Given data =
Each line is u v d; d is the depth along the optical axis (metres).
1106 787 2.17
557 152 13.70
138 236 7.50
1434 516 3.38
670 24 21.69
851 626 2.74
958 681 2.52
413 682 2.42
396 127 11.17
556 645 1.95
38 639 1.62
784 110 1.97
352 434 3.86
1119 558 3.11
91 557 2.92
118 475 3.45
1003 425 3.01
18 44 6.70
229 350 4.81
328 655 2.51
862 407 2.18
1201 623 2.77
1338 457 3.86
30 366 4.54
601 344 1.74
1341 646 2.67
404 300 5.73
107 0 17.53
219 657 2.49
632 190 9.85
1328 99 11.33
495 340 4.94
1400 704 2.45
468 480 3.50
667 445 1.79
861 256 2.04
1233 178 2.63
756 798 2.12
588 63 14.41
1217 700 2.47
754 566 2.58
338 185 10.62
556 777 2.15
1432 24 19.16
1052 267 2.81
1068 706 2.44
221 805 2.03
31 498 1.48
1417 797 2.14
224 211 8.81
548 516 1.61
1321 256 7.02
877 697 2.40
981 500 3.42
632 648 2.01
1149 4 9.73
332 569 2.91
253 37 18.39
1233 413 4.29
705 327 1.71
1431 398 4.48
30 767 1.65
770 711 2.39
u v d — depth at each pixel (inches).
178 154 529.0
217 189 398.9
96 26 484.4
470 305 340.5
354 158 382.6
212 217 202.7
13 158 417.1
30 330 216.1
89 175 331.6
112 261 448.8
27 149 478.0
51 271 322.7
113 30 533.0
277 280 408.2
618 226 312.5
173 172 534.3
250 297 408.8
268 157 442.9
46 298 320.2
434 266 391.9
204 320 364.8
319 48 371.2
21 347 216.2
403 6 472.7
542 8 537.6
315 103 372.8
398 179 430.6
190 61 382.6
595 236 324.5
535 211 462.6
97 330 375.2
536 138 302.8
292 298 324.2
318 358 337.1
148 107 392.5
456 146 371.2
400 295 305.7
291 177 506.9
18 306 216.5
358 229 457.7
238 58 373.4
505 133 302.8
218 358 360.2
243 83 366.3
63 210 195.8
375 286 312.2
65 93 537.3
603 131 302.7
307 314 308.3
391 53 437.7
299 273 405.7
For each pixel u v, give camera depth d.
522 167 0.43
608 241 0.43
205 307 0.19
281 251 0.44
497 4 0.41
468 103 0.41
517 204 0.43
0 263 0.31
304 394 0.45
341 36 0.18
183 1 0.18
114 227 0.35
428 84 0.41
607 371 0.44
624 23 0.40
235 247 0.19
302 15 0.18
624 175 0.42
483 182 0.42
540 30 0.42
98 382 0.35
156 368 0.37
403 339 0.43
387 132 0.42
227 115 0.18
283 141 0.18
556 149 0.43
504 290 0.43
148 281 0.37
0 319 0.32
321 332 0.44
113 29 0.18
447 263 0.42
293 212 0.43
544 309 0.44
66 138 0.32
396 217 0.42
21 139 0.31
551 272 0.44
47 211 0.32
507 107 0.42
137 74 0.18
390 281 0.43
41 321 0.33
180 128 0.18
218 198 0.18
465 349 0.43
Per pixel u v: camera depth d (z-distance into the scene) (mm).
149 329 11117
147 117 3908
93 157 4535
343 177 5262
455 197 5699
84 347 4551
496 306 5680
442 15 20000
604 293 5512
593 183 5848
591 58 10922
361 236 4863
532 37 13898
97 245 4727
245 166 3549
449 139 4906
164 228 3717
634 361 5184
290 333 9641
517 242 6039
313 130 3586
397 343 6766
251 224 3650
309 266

Task details = Locate "47 211 0.32" in the data above. Then repeat, exactly, its line and each line after it through the last, adding nothing.

Solution to the exercise =
47 211 0.32
507 107 0.42
137 74 0.18
390 281 0.43
41 321 0.33
180 128 0.18
218 198 0.18
465 349 0.43
Per pixel u v: camera depth d (z-distance into the scene) (mm).
149 329 11117
147 117 3908
93 157 4535
343 177 5262
455 197 5699
84 347 4551
496 306 5680
442 15 20000
604 293 5512
593 183 5848
591 58 10922
361 236 4863
532 37 13898
97 245 4727
245 166 3549
449 139 4906
164 228 3717
634 361 5184
290 333 9641
517 242 6039
313 130 3586
397 343 6766
251 224 3650
309 266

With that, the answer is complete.